Honey locust trees require full sun and grow to a height of 30 feet. They produce amazing fall colors and are incredibly hardy. These trees are common in New England and can be planted any time from Spring to Fall. Space trees 20-30 feet apart. Keep young trees well watered. Mulching around the base of the new tree improves its survival rate. Honey locusts tend to leaf out late in the spring, so don’t give up on your young tree if it’s taking its time making new leaves! It probably made it through winter just fine.
Elm trees need full sun or partial shade and damp soil. These trees are good choices for areas near sidewalks and streets, but they can cause some cracking in sidewalks (like any tree). These tree can be planted in the fall, but wait until the following spring to fertilize. Add a mulch ring around the tree to increase its odds of survival. Elms are large trees, growing up to 120 feet tall!
Buckeye trees are easy to grow yourself from seed. Gather seeds in mid-autumn when the green fruit splits open to reveal the brown seed inside. Parts of this tree are toxic, so handle with gloves. Soak the seeds for 24 hours in cold water. Following that, seeds can be planted directly into the soil or in large pots. If you plant the seed directly, be sure to mark where it’s planted. Place the seeds about ½ an inch deep. Keep the seed wet throughout fall and winter if possible.

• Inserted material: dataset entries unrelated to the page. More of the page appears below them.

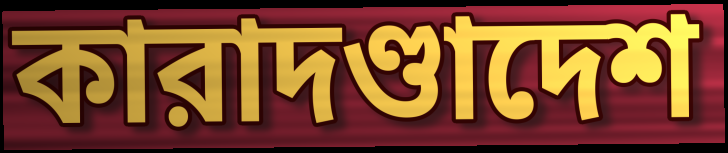
কারাদণ্ডাদেশ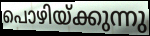
പൊഴിയ്ക്കുന്നുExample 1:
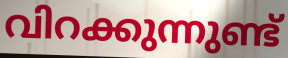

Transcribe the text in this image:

വിറക്കുന്നുണ്ട്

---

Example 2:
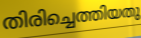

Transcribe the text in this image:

തിരിച്ചെത്തിയതു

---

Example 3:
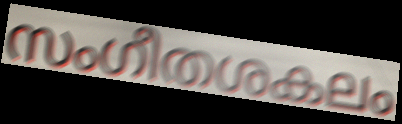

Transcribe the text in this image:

സംഗീതശകലം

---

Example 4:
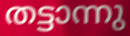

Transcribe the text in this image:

തട്ടാന്നു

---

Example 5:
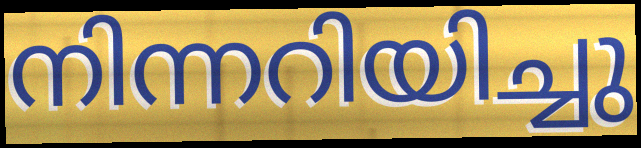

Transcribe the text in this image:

നിന്നറിയിച്ചു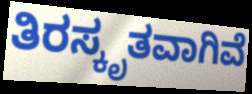
ತಿರಸ್ಕೃತವಾಗಿವೆ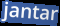
jantarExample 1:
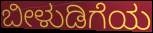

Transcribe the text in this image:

ಬೀಳುಡಿಗೆಯ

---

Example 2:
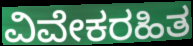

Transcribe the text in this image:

ವಿವೇಕರಹಿತ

Crabapple trees require full sun and produce beautiful spring flowers. They’re a shorter tree, growing between 6 and 25 feet. They are hardy trees that do well in well-drained, loamy soil. Plant 10-20 feet apart. These trees can be planted in the fall, but add a mulch ring around the tree in order to improve its survival odds. In the spring, remove dead and broken branches to promote good growth.
Hawthorn trees are well known for their beautiful white spring flowers. These trees grow to a medium height of about 30 feet and offer a wonderful fall color to any property. The trees are deer-resistant too, making them an excellent pick for rural tree planters who don’t want to fight against wildlife. These trees like well-drained soil and full sun. Trees can be spaced closer together but thrive best when planted 20-30 feet apart.

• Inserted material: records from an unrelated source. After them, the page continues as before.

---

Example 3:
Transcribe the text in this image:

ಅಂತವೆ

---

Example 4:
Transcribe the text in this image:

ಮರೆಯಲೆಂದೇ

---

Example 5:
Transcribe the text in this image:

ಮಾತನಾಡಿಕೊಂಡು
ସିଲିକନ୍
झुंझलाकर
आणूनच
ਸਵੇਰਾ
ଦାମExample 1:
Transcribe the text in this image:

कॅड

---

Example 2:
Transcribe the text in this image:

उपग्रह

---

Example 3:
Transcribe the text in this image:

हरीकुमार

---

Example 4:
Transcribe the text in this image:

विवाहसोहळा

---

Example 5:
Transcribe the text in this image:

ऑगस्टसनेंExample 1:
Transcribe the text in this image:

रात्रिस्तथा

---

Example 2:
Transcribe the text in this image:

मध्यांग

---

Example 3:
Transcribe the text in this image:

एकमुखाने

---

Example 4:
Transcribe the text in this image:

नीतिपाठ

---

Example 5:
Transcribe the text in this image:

Linden trees produce some wonderful fall foliage with rich, golden leaves. Unlike most trees, the best time to plant a linden tree is in the fall. These trees prefer full sunlight but can tolerate partial shade. Mulch around the tree to add essential nutrients to the soil and improve the odds that the newly planted tree will survive the winter. Fertilize in spring. Established linden trees do not require fertilization.

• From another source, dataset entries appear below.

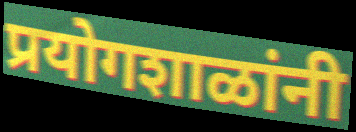
प्रयोगशाळांनीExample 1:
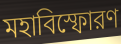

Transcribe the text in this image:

মহাবিস্ফোরণ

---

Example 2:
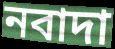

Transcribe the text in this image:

নবাদা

Maples are a popular tree. Their fall colors are spectacular, from golden yellow to red, depending on the type of maple you’re planting. Fall planting a maple tree can lead to a strong, successful tree in the spring. Like the other trees on this list, mulch around the base of the tree but don’t overdo it. Maples like just a bit of mulch.
Sycamore trees are truly hardy. You can plant them just about anywhere in any kind of soil and they’ll thrive. These trees are massive, growing up to 100 feet tall with an equal spread. Trunks grow up to ten feet in diameter. These trees can be planted any time of the year, including fall. If you’ve planted in the fall, be sure the tree gets plenty of water.
Most evergreen pine trees can be planted in the fall, but remember, you won’t get any fall colors from them! They don’t drop their needles in the fall. Pine trees are quick to get established and very easy to grow. Many pine trees can handle full sun to full shade depending on the species.
Like sycamore trees, spruce trees are incredibly hardy and can handle harsh conditions. They thrive well in very cold environments and poor soil. Like many trees on this list, spruce trees prefer being planted in the fall and allowed to establish during fall and winter. By spring, you’ll see plenty of new growth on your spruce tree.